Confidence Score: 5/5

Clean removal with no behavioral regressions; every removed path has either a replacement guard or a test confirming the new rejection behavior.

The removal is thorough and consistent across config, engine, and tests. The fingerprint version bump correctly invalidates old checkpoints, the stored-config error handling was tightened from COMPATIBLE to INCOMPATIBLE (preventing silent resume against now-invalid legacy configs), and every code path that previously required allow_resize has been replaced with an invariant check or removed. No logic errors or broken contracts were found.

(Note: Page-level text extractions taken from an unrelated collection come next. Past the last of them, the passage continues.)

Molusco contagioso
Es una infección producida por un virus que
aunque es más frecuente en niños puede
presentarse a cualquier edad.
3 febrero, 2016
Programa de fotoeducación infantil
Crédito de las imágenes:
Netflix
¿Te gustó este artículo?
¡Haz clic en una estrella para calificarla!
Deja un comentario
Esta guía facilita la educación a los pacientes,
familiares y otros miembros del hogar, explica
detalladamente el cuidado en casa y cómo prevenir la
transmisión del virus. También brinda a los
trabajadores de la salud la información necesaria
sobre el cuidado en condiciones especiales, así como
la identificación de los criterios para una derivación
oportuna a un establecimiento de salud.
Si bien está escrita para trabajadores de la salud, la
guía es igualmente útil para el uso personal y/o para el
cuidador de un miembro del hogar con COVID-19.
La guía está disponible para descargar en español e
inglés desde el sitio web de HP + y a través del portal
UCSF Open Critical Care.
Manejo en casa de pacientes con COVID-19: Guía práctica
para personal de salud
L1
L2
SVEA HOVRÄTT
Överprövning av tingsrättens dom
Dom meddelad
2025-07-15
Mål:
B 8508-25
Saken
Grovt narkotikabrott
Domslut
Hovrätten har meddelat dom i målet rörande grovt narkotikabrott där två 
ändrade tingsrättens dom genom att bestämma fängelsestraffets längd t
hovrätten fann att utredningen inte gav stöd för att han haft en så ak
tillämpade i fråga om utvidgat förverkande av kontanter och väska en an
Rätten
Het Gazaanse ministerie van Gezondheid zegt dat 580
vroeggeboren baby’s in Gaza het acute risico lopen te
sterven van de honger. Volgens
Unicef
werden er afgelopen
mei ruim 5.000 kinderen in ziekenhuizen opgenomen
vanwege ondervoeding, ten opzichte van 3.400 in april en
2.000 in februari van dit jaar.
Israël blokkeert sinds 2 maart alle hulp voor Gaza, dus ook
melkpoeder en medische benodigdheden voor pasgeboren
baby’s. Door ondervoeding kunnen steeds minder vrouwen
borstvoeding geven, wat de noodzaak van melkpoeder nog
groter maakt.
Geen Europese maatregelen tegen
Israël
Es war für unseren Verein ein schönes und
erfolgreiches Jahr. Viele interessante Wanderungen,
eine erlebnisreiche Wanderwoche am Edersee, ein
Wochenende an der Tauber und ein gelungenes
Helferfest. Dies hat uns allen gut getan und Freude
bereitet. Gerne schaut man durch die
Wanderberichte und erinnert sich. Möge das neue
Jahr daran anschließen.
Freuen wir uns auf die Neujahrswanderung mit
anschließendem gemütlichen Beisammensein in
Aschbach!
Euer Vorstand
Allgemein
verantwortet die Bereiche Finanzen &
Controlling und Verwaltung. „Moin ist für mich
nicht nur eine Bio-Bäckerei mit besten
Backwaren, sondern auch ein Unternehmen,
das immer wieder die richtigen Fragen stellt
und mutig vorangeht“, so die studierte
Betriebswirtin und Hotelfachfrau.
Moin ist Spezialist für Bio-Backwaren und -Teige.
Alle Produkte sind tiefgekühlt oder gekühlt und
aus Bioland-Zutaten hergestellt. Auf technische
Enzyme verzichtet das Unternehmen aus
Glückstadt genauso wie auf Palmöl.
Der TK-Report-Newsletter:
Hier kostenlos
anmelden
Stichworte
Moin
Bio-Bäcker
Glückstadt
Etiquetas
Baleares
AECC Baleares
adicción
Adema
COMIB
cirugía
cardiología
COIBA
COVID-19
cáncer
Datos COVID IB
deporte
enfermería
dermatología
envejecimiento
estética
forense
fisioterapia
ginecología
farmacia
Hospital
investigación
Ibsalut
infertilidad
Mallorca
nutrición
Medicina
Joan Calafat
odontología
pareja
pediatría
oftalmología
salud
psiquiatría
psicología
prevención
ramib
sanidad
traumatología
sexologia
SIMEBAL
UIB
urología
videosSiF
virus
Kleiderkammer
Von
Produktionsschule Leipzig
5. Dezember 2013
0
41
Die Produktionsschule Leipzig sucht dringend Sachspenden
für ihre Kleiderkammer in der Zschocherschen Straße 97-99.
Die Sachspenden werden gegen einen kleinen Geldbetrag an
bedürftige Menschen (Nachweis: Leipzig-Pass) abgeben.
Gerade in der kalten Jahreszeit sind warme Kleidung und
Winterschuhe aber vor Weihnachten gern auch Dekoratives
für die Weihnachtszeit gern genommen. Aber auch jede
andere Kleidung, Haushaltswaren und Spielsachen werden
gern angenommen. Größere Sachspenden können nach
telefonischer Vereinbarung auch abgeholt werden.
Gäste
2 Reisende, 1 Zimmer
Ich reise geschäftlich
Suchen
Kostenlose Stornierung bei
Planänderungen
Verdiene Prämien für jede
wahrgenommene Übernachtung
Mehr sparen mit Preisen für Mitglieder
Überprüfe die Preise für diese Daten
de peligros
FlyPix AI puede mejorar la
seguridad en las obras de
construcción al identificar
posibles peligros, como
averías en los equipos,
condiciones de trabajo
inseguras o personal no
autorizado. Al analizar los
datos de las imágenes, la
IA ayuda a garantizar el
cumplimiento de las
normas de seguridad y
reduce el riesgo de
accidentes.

No files require special attention. The processor_runner.py change is the subtlest — the log line after _raise_if_pre_batch_resized is unreachable for PRE_BATCH, but this is intentional and covered by the new test.

Important Files Changed

Filename Overview
packages/data-designer-config/src/data_designer/config/base.py Removes allow_resize field from SingleColumnConfig and the validator that prevented it from being combined with skip.
packages/data-designer-config/src/data_designer/config/fingerprint.py Bumps CONFIG_HASH_VERSION 1→2, invalidating all pre-removal checkpoints and preventing unsafe resume from allow_resize-era runs.
packages/data-designer-engine/src/data_designer/engine/dataset_builders/dataset_builder.py Removes _resolve_async_compatibility, _has_allow_resize_columns, _cell_resize_mode, and all resize-aware branches; both build and build_preview now use DATA_DESIGNER_ASYNC_ENGINE unconditionally. Also fixes config-read error handling to return INCOMPATIBLE instead of COMPATIBLE.
packages/data-designer-engine/src/data_designer/engine/dataset_builders/utils/dataset_batch_manager.py replace_buffer loses allow_resize param; row-count equality is now unconditionally enforced and the _num_records_list resize-bookkeeping path is removed.
packages/data-designer-engine/src/data_designer/engine/dataset_builders/utils/processor_runner.py PRE_BATCH row-count changes now always raise inside _run_stage; run_pre_batch_on_df drops the strict_row_count knob and relies on the shared enforcement.
packages/data-designer-engine/src/data_designer/engine/dataset_builders/utils/skip_tracker.py restore_skip_metadata loses the allow_resize parameter; the 1:1 row-identity check is now always enforced (previously conditional on allow_resize=False).
packages/data-designer/src/data_designer/interface/data_designer.py _resolve_client_concurrency_mode drops the allow_resize sync-fallback branch; ClientConcurrencyMode now resolves purely from DATA_DESIGNER_ASYNC_ENGINE.
packages/data-designer-engine/tests/engine/dataset_builders/test_dataset_builder.py All allow_resize integration tests removed; new test_pre_batch_processor_row_count_change_rejected and test_build_resume_always_raises_on_unreadable_stored_config cover the new invariants.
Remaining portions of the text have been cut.